An artist’s depiction of how search engines work.

So what do we do? We do experiments. We do tests to try to figure that out, to see the effects, and from the effects outside we can make better guesses about what’s going on inside and do a better job of giving those search engines what they need to connect us with our customers and prospects. That’s the goal in the end.

Now, the problem is there’s a lot of testing going on out there, a lot of experiments that maybe aren’t being run very well. They’re not being run according to scientific principles that have been proven over centuries to get the best possible results.

Basic data science in 10 steps

So today I want to give you just very quickly 10 basic things that a real scientist goes through on their way to trying to give you better data. Let’s see what we can do with those in our SEO testing in the future.

So let’s start with number one. You’ve got to start with a hypothesis. Your hypothesis is the question that you want to solve. You always start with that, a good question in mind, and it’s got to be relatively narrow. You’ve got to narrow it down to something very specific. Something like how does time on page effect rankings, that’s pretty narrow. That’s very specific. That’s a good question. Might be able to test that. But something like how do social signals effect rankings, that’s too broad. You’ve got to narrow it down. Get it down to one simple question.

### [Source material]
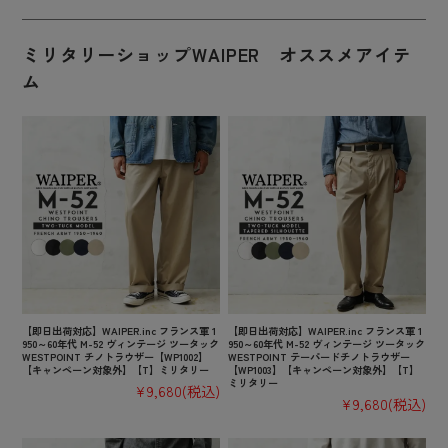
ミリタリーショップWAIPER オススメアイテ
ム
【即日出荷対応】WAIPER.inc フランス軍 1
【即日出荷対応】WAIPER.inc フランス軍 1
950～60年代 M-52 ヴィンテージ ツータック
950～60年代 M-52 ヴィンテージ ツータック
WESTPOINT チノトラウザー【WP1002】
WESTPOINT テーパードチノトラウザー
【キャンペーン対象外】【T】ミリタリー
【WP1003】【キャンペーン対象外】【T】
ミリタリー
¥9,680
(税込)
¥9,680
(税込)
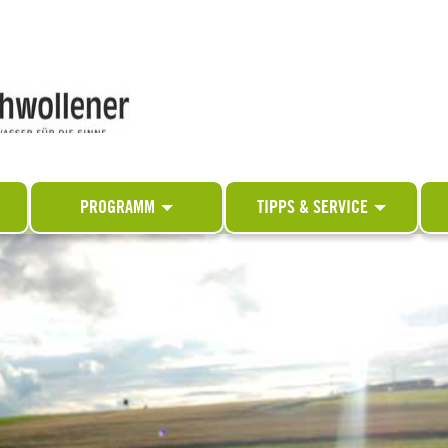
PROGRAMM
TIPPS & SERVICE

### [Problems to solve]
1) Translate this sentence from the text on SEO testing into Spanish: "Your hypothesis is the question that you want to solve."
2) Transcribe the passage of the text on SEO testing from "Basic data science" to "in the future.".

### [Per-task answers]
1) Tu hipótesis es la pregunta que quieres resolver.

2)
Basic data science in 10 steps

So today I want to give you just very quickly 10 basic things that a real scientist goes through on their way to trying to give you better data. Let’s see what we can do with those in our SEO testing in the future.